Ed Dickson is officially hanging it up, and the former tight end wants to forever be known as a Raven.
Dickson, 35, was drafted by the Ravens in 2010 and played his first four seasons in Baltimore. He was a key part of their Super Bowl XLVII team, sharing the tight end duties with Dennis Pitta.
While Dickson never became a big-time pass catching tight end, he had a 10-year career in the NFL – a feat not too many players accomplish.
"Baltimore set the standard," Dickson said this week. "They helped me come in and create a career, build a career, create a leadership mentality that spring boarded my career from that first year to 10-plus. I've always been satisfied with my time I spent in Baltimore. After revisiting it with the family, I wanted to retire a Raven and be a Raven for life."
Dickson played the same number of years (four) as a Carolina Panther as he did a Raven. But, as the Ravens get set to play the Panthers this Sunday at M&T Bank Stadium, Dickson knows his heart is purple.
He's been debating whether to officially retire for a little while. His last game played was in 2018 with the Seattle Seahawks, which was sort of a homecoming as he grew up on the West Coast and played his college ball at Oregon. The Seahawks had signed him to a three-year contract before the 2018 season, but a knee injury derailed his time there and ultimately brought his career to a close.
Dickson still lives in Seattle and is married with four kids. Fatherhood has always been very important to him, and he and his wife are trying to launch a real estate business.
"Moving onto the next chapter," Dickson said. "I debated on going back for a while, but I was like, 'No, I've still got decent health.' So I put the cleats away to be a fan."
Dickson and Pitta were 2010 draft mates, with Dickson being picked in the third round and Pitta in the fourth. They backed up Todd Heap as rookies, then Dickson broke out in 2011, setting career highs in receptions (54), receiving yards (528) and touchdowns (five). There was one epic game in Seattle when he caught 10 passes on 14 targets and two touchdowns.
However, the Pitta-Joe Flacco connection took off in 2012, and Pitta became the Ravens' go-to pass catching tight end. Dickson handled it with class, evolving his role to help the team.
"I got put in the position where I had to become a better blocker than anything. There was room enough for both of us to shine," Dickson said. "When Dennis got his opportunity, he took advantage of it. I couldn't be mad about that. I found an opportunity to get on the field no matter what. That helped me throughout my career."
Dickson caught two passes for 37 yards in the Ravens' Super Bowl XLVII victory. First, he had a tough grab of 24 yards despite taking a big hit. Two plays later, he hauled in a 14-yard reception and was yanked down by his facemask, drawing a penalty. Two plays later, the Ravens scored their second touchdown of the game on a 1-yard touchdown pass to Pitta to open a 14-3 lead. Dickson also blocked on Jacoby Jones' 108-yard kickoff return for a touchdown.

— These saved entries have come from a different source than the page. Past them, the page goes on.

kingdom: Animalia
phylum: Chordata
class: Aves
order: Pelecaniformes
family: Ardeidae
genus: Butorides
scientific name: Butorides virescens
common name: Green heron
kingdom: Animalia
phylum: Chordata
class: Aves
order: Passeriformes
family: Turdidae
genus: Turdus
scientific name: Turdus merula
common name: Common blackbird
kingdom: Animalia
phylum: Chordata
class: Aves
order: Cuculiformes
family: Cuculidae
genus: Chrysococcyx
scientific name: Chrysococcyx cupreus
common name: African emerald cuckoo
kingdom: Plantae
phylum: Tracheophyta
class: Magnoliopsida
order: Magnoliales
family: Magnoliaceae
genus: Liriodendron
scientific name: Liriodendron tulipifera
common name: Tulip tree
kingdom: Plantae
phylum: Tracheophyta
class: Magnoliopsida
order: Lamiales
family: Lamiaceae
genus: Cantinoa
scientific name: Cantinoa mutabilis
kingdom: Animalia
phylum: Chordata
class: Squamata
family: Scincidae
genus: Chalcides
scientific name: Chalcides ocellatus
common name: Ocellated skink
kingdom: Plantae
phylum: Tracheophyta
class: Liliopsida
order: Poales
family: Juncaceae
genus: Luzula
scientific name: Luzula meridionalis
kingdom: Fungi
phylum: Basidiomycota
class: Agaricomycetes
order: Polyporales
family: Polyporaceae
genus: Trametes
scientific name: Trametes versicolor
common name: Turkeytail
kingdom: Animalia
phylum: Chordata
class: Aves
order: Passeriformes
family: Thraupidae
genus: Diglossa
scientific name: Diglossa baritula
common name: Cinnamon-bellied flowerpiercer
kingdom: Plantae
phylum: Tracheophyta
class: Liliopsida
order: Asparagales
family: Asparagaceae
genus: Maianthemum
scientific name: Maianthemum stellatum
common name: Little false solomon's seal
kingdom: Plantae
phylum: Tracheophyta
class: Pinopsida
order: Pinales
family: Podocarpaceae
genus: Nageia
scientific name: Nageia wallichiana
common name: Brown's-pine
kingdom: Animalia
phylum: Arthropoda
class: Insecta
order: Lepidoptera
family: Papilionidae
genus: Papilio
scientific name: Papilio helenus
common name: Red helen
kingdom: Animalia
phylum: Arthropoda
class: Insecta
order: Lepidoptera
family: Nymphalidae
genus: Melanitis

"I didn't have remarkable stats, but I was a part of everything," Dickson said. "Everything played a crucial piece in winning that Super Bowl. I remember every play like it was yesterday and that was over a decade ago."
The Panthers originally signed Dickson to a one-year deal in 2014 when Dickson's Ravens contract expired. Dickson only caught 10 passes for 115 yards and a touchdown in his first season as a Panther, but he was a valuable player who backed up another pass-catching tight end, Greg Olsen. After seeing the leadership Dickson brought from Baltimore, Carolina inked him to a three-year extension the following offseason.
"Baltimore gave me the opportunity to go into Carolina as a veteran player and set that standard," Dickson said. "It was a totally different team, but I became a leader in that locker room based off my time in Baltimore and after listening to all the great leadership I had."
Dickson went to a second Super Bowl with the Panthers in the 2015 season, though they fell to the Broncos.
Dickson is still involved with community service in the Baltimore area, especially the Ed Block Courage award. He has many thanks for Steve Bisciotti, Ozzie Newsome, Eric DeCosta and John Harbaugh, who helped him build a long and successful career.
"Players from Baltimore survive longer because it's a first-class organization," Dickson said.
"More than anything, I enjoyed going out to battle with my teammates. I knew it didn't matter what game we played in, we were always going to be in any game because of the way we played, the way we practiced, our mentality. Nobody wanted to play against the Ravens."